There's another handle on Nostra that I like following. He's called Ghost, and he has stuff about just maintaining your agency. like, and it's always good to read that stuff to say, oh, I don't think I can do that stuff. But at least I'm aware of how I'm being tracked and deal with my phone and that. And just. I think it's got a very practical, pragmatic take on those things. Yeah, just read them and try to practice some of that stuff or be aware. And then, yeah, like my goal with my project, I want to have something what I call pilot ready by mid-2026. I'm really looking to do something like in the health space, like a doctor accepting a payment and issuing a doctor's note or prescription. And not sending a fax. Not sending a fax. That would be revolutionary.

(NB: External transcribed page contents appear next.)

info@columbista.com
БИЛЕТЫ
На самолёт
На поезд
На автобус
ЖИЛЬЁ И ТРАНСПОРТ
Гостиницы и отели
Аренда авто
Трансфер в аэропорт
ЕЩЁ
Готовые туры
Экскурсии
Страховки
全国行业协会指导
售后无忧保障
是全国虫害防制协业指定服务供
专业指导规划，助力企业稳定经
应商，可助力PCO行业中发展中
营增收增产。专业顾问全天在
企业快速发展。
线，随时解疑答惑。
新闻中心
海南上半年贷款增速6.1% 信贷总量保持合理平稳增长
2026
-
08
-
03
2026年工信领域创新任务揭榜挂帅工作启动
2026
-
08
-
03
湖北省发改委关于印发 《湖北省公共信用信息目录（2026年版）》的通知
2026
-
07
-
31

Yeah. Go ahead, please. Yeah, and I say, like, think about what your existence would be without a phone. What alternative devices would you might want to have? And I'm starting to see stuff about personal digital assistants again, like PDAs. Wow, the 90s are back. the 90s are back and just start just start thinking just being more mindful of your existence like you know i'm trying to do like a like a blackout time that after a certain time that's it yes i'm not online anymore or i try i try not to you know i i turn off all the notifications on my phone my wife doesn't like that because she called actually i put it on just for her and she called me um just like turn all that crap off sorry mrs boma yeah yeah and um uh just kind of do mindful be aware yeah i mean man mindfulness that that that can be awareness mindfulness attention uh

we could all use so much more of that but i think these are these are excellent recommendations tim exciting work rooting for you. Can't wait to see what comes of it. I know you've got an announcement coming up, which I will not tease, but I just did. Rather, I will not spoil and I will look forward to it. So thanks again, Tim. I'll check in with you soon and hope to do a follow-up to see how progress is moving along. Superb. Thank you. Have a great day, Tim. Bye-bye. Bye. Thank you.